“I’m really grateful it’s ‘The Last Days of Disco,” Chris Eigeman says. “Not the Middle Days of Disco or the Early Days of Disco - - then I’d had to have worn an awkward haircut and terrible clothes. To our eyes styles began looking much better in the early 80’s.”

Des McGrath is the club’s underboss who brought in the vodka-tonic crowd in but, now that the club’s successful, he might be on the way out. He dropped out of Harvard after a failed romance, getting in the nightclub business early - - to which he owes his “success today.”

Charlotte sees through his “whole pathetic act…pretending to be gay to get sympathy from women while cruelly dumping them - - and to seem cooler than you actually are.”

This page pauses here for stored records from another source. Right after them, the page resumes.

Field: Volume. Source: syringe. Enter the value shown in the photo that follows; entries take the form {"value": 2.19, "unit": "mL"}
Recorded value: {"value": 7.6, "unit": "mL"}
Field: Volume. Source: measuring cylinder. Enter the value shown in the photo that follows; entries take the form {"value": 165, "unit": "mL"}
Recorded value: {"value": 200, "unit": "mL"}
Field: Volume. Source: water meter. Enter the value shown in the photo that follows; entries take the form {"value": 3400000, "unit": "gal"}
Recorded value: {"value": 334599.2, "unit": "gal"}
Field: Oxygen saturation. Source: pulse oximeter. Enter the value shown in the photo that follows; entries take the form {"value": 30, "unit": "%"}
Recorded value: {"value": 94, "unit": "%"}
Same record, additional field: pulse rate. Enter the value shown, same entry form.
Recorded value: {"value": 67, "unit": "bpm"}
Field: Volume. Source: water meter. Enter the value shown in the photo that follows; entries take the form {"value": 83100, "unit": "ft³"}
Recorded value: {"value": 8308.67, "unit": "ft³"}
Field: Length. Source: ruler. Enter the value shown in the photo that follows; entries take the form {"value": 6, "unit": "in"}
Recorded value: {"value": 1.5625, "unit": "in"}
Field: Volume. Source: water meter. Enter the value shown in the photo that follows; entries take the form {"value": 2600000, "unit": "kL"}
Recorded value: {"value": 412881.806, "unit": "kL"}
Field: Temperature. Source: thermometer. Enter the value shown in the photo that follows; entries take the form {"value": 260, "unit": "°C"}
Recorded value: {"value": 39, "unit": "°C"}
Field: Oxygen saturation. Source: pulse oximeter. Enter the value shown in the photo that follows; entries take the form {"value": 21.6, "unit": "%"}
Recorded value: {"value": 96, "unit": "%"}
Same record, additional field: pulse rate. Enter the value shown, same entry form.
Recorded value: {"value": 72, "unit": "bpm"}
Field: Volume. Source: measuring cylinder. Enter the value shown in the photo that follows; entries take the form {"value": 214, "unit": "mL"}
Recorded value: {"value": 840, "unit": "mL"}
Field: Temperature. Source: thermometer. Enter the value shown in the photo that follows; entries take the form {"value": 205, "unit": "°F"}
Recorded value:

Chris made his film debut playing the funny snob “Nick” in METROPOLITAN, cast like almost everyone else in the movie out of an open call. He followed up as the U.S Sixth Fleet’s advance man, “Fred,” in BARCELONA.

To a remarkable degree the directors who work with Chris end up casting him in everything they do. THE LAST DAYS OF DISCO is actually the fourth project he and Stillman have done together. When Whit directed “The Heart of Saturday Night,” an episode of the HOMICIDE television series, he called on Chris to humanize the stock bad-guy yuppie part.

Director Noah Baumbach has cast Chris in three films: KICKING AND SCREAMING, this summer’s MR. JEALOUSLY, and HIGHBALL. On the West Coast he is recognized for a series of commercials he did as the comic “spokesman” for the telephone company, Pacific Bell.

Chris grew up in Denver and got into acting seriously at Putney, the Hampshire of boarding schools, and then Kenyon College. After METROPOLITAN he did a stint at the prestigious Actor’s Theatre Company of Louisville, Kentucky.

He lives in Brooklyn with his wife, Linda, who is part of the news operation at CNN in New York.